Chemicals & wastes
3 main international agreements protect the developing world from hazardous chemicals and waste:
Basel convention- regulates exports/importsof hazardous wastes
- before exporting waste, countries must apply in writing for permission from the importing country
- hazardous wastes may not be exported to or imported from any country not party to the convention
- hazardous wastes must be managed and disposed ofin an environmentally sound manner.
EU rules ban exports to non-OECD countries of all forms of hazardous waste intended for recovery and final disposal (Regulation 259/93).
Rotterdam convention - hazardous chemicals and pesticides can be exported only with the consent of the importing country. Other provisions:
- sharing information on potentially hazardous chemicals ? e.g. exporting countries must notify all exports of domestically prohibited or severely restricted chemicals
- labelling dangerous chemicals (convention lays down minimum requirements)

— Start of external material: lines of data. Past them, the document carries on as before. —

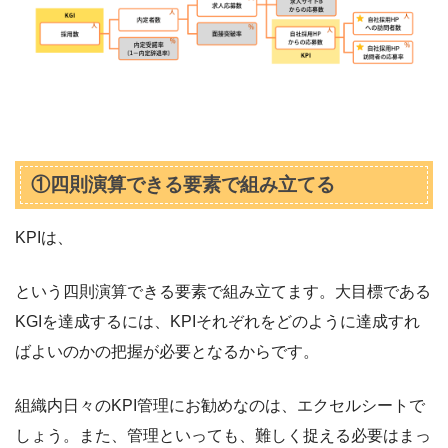
①四則演算できる要素で組み立てる
KPIは、
という四則演算できる要素で組み立てます。大目標である
KGIを達成するには、KPIそれぞれをどのように達成すれ
ばよいのかの把握が必要となるからです。
組織内日々のKPI管理にお勧めなのは、エクセルシートで
しょう。また、管理といっても、難しく捉える必要はまっ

- chemicals management assistance (technical and administrative) for developing countries
- international code of conduct on distribution and use of pesticides - to reduce threats posed by agro-chemicals in developing countries.
EU rules in this field are even stricter (Regulation 304/2003).
Stockholm convention - aims to eliminate - persistent organic pollutants - (pesticides)
Highly toxic, these chemicals persist in the environment and accumulate in most living organisms.
Mostly banned in OECD countries, some of the 12 chemicals covered by the convention are still used in the developing world. The agreement provides for technical and financial assistance to help developing countries eliminate existing stocks and develop appropriate alternatives.
Since 2003, the Commission has been financially supporting the World Bank's Africa stockpiles programme, which also aims to eliminate obsolete pesticides in Africa.